A provision that automatically certifies offshore oil and gas projects as compliant with the National Environmental Policy Act and therefore skips the environmental review process was deemed as not germane to the Byrd Rule.
Others deemed out of order would have facilitated the sale of public land, annual geothermal leasing sales, and how to calculate such sales.
Another portion stripped out of the bill would have required the interior secretary to allow the construction of a controversial mining thoroughfare, Ambler Road, in Alaska.
Additionally, a provision that would have removed the interior secretary’s discretion to lower fees for solar and wind projects on federal land was deemed noncompliant.
A section related to a fee surrounding natural gas and imports was also ruled not germane.
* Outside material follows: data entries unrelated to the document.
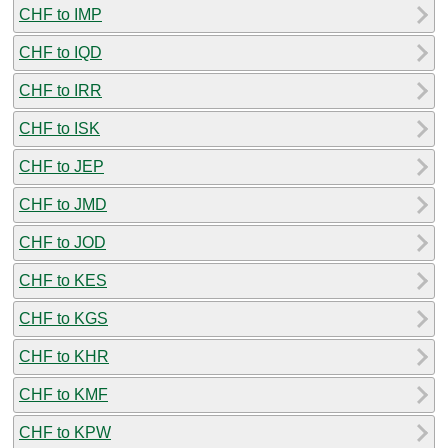
CHF to IMP
CHF to IQD
CHF to IRR
CHF to ISK
CHF to JEP
CHF to JMD
CHF to JOD
CHF to KES
CHF to KGS
CHF to KHR
CHF to KMF
CHF to KPW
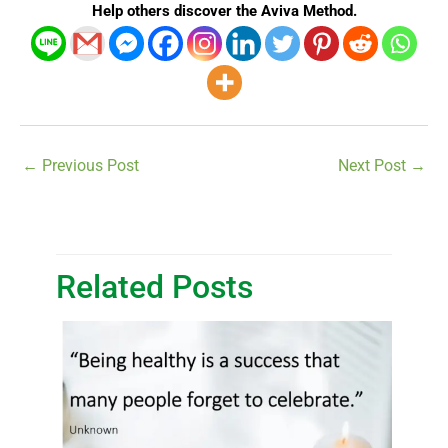
Help others discover the Aviva Method.
←
Previous Post
Next Post
→
Related Posts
“Democrats will not stand idly by while Republicans attempt to circumvent the rules of reconciliation in order to sell off public lands to fund tax breaks for billionaires. We will make sure the Byrd Rule is followed and review any changes Republicans attempt to make to the bill.”
Previously, MacDonough had ruled numerous other provisions of the bill as not being compliant with the Byrd Rule.
These include allowing states to conduct immigration enforcement, reducing the pay of federal civil service employees if they don’t agree to be employed “at-will,” cutting the pay of the Federal Reserve staff, effectively defunding the Consumer Financial Protection Bureau, and requiring Congress to approve regulations if their cost is above $100 million.